If I run the SQL query
SELECT DISTINCT * FROM abc
We might represent this as the tree
DistinctNode
^
|
Scan(abc)
But we might also just represent it as
Scan(abc)
With the required physical property that "this result set requires deduplication," which can be enforced with a Distinct enforcer. The difference here is that we wouldn't treat the distinct operation as an operator that can be pushed around and rewritten with algebraic rules, but rather as a property that at optimization time we would try inserting at various places to find the best spot for it.
Why would we pick one over the other? Well, there are tradeoffs for both.
In Cascades, the algorithm for optimization is something like this. We want an expression having a given set of physical properties, so we enumerate over all (non-strictly) weaker physical properties and see if the expression can give them to us. If it can, we insert an enforcer to go from those weaker physical properties to the ones we actually want. If we do this for every weaker properties, then we must find the optimal combination of "natural" properties and enforced according to our cost function.
fn optimize(group, desired):
let best = None
let best_cost = Infinity
for props in weaker(desired):
let enforced = enforce(request(group, props), props, desired)
if enforced.cost < best_cost:
best = Some(enforced)
return best
Of course, in practice, there are too many sets of physical properties weaker than any given set, since they're generally the product of a bunch of different individual physical properties, so we generally use some simpler heuristic algorithm to try them one at a time. You can see a real-world implementation of this idea in the Cockroach optimizer.

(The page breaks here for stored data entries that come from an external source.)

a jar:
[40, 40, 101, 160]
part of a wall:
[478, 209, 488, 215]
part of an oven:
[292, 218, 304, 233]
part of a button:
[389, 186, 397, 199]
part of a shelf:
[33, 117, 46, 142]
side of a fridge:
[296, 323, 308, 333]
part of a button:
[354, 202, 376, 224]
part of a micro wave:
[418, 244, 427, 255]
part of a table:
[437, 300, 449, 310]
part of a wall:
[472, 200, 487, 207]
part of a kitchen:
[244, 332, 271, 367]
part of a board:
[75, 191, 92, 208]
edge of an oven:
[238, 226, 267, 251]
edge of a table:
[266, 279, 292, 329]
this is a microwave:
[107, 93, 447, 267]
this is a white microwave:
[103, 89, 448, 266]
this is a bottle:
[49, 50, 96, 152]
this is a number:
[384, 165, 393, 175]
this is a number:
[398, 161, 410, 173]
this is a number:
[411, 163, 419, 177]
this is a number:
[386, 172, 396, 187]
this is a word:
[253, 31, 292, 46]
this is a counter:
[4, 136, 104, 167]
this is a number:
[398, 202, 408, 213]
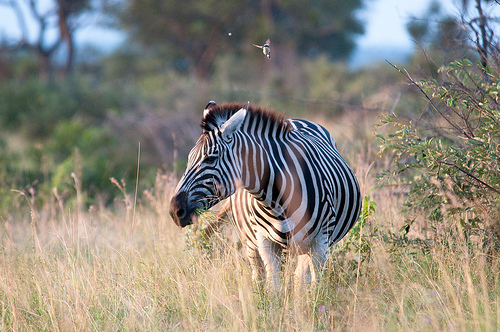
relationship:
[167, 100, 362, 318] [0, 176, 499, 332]
zebra standing in grass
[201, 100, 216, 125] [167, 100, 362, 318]
ear of a zebra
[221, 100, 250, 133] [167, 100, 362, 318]
ear of a zebra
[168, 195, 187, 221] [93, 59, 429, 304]
nose of a zebra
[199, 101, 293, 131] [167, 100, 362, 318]
hair of a zebra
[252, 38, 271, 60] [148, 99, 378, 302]
bird flying above zebra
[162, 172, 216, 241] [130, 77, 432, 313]
nose of zebra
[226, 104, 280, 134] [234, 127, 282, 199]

However, this means that the more things we make physical properties, either the more our heuristic algorithms will stray away from optimality, or the more we will succumb to combinatorial explosion when we try to descend down the poset of physical properties.
Lots and lots of things can be modelled this way, for instance, when a join occurs can be seen as a physical property
rather than a logical one. In general things being physical properties sort of descend into a kind of brute force search
that gives up a lot of the flexibility that Cascades offers and so I think generally when possible
it makes more sense to keep things as logical properties.
It's also easier to debug rewrite rules than the optimize
procedure since
you're tracking things in the memo as rewritten expressions rather than a
complicated recursive procedure.
I don't think anyone has done a full exploration of the design space here but I'm sure there are some clever tricks used to model various aspects of relational expressions in commercial optimizers. It's hard to get a sense for that stuff from the outside! If you work on such a tool that pulls these sorts of tricks I'd love to hear from you about it.